6. We have been persuaded by the submissions of the company. Turning to the issue of anti-union motive. The company, having purchased the properties at 221 and 265 Balliol on June 27, 1983, and having employed a new general manager at the same time, commenced to review those operations in early July, well before the union arrived on the scene. The advice to the employees at that time, therefore, that their job security was not guaranteed, had nothing to do with the advent of the union. The events which subsequently unfolded must be assessed in light of the review that was commenced in July and the notice to employees given at that time. The ultimate decision to contract out resulted in substantial savings to the company; consistent with the objective of the overall review of operations commenced in July. Furthermore, the explanation given by Mr. Mintzberg as to why contractors were retained to clean the Balliol Street buildings and not retained at its other properties is credible. This case is to be contrasted with both the Westinghouse Canada Inc. and Sunnycrest Nursing Homes cases, supra, where the employer failed to disclose his intentions. In this case the company advised the union by letter dated December 20, 1983 of its decision and, as we shall elaborate on later, was prepared to negotiate on this issue and to enter into a collective agreement. Although the timing of the receipt of quotations from contractors, as distinct from the decision to consider contracting out as an alternative, standing alone is suspicious, we have been satisfied on all the evidence that the decision of the company to contract out was not made for anti-union reasons and, therefore, is not in breach of the Act.
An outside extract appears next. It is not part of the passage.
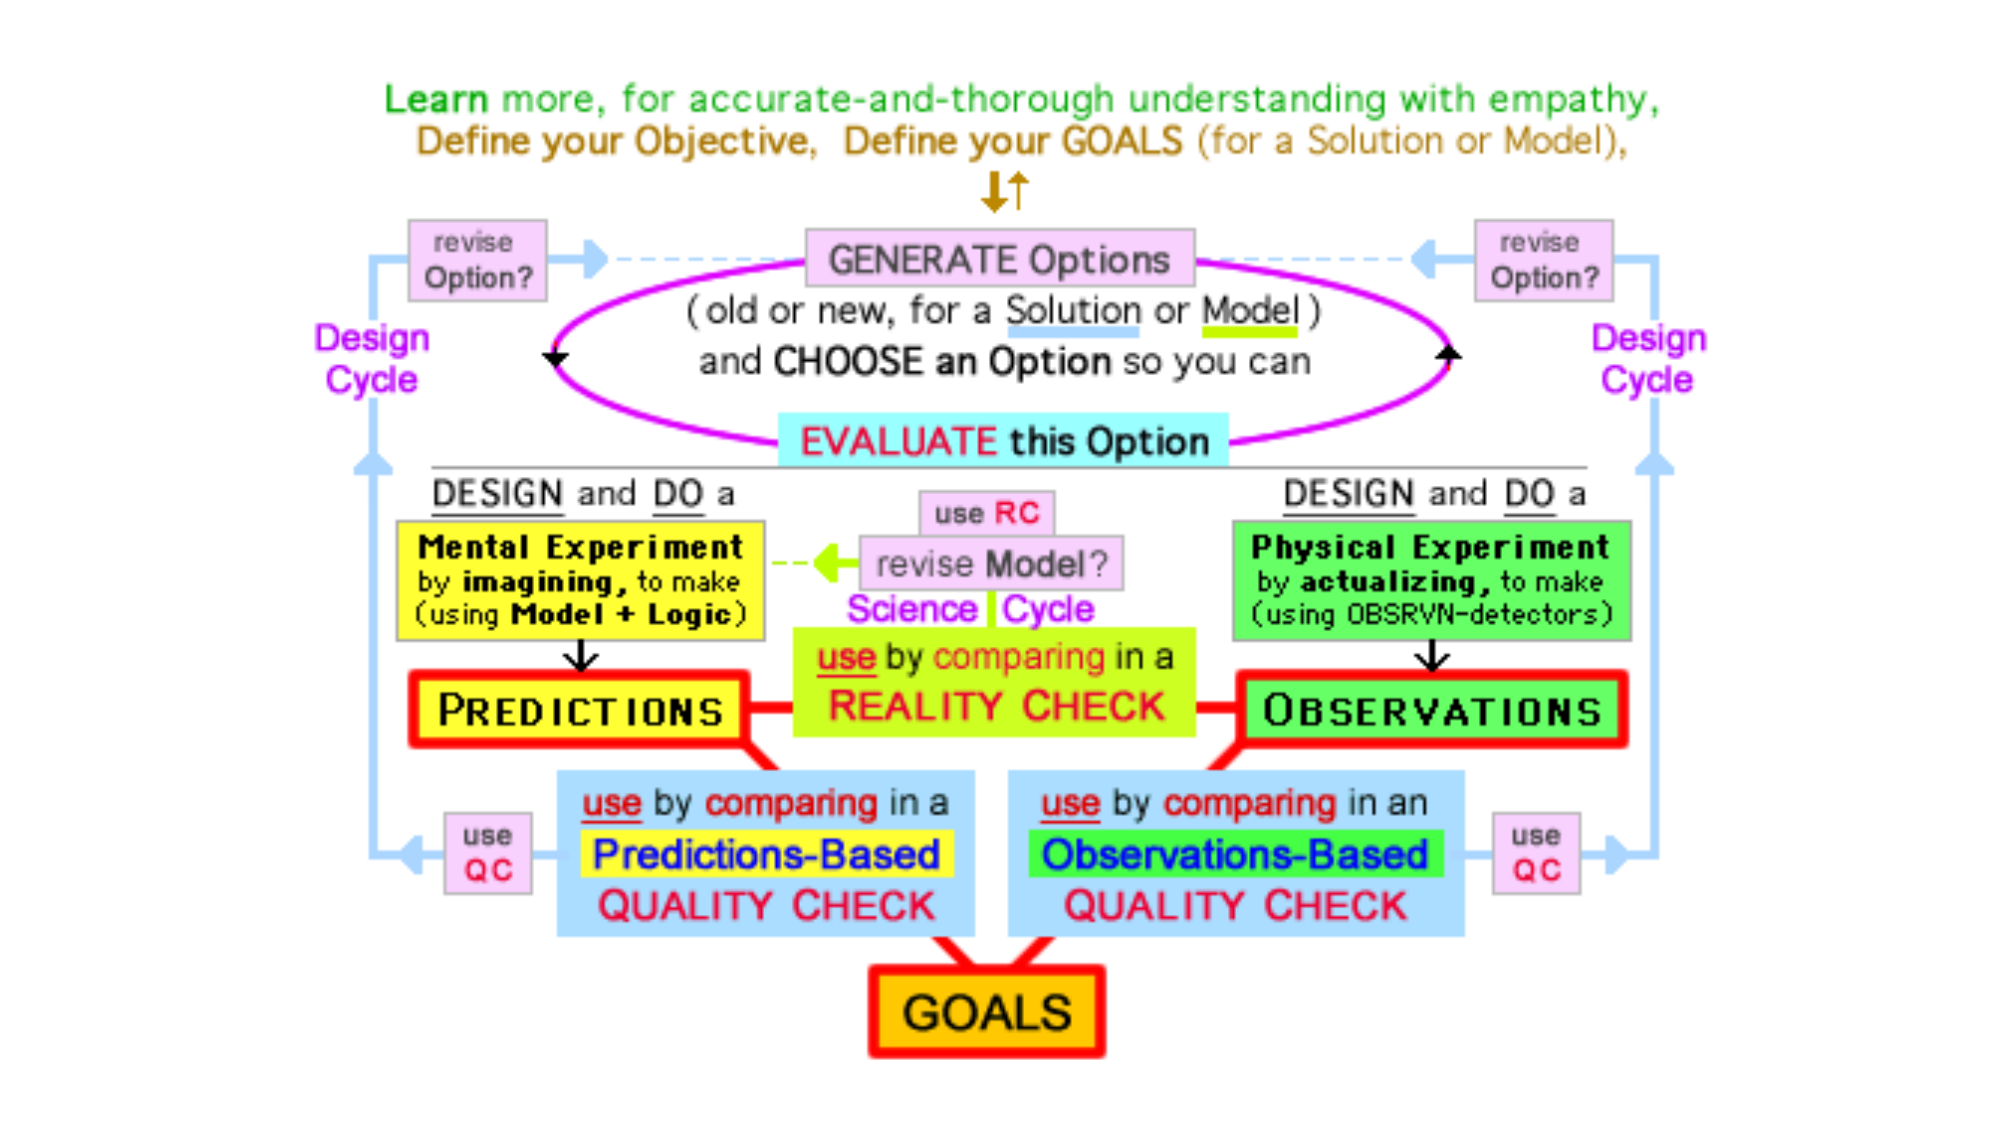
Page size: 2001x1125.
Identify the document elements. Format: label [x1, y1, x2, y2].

7. The union is correct when it asserts that there is a duty on an employer under section 15 of the Act to reveal at bargaining decisions that have been made that may affect the job security of those in the bargaining unit. However, the company advised the union by letter dated December 20, 1983 of its intention to contract out the cleaning at the 221 and 265 Balliol Street buildings. This letter satisfied the requirement to disclose and in the face of that notice the tabling of wage rates for cleaners cannot be seen as an attempt by the company to mislead. It was incumbent upon the union to seek clarification of that notice, if clarification was required, and to fashion an appropriate bargaining response to deal with it. The evidence discloses that the company was prepared to bargain and to conclude a collective agreement on the basis of the terms that were being discussed and that the negotiations terminated when Mr. Spada walked out after being informed that the company remained firm in its intention to contract out. In these circumstances, we are unable to find that the company has breached its duty to bargain in good faith and make every effort to conclude a collective agreement. The bargaining process has been suspended in mid step and it now remains for the parties to return to the bargaining table to complete the process.
8. Having regard to all of the foregoing this complaint is hereby dismissed.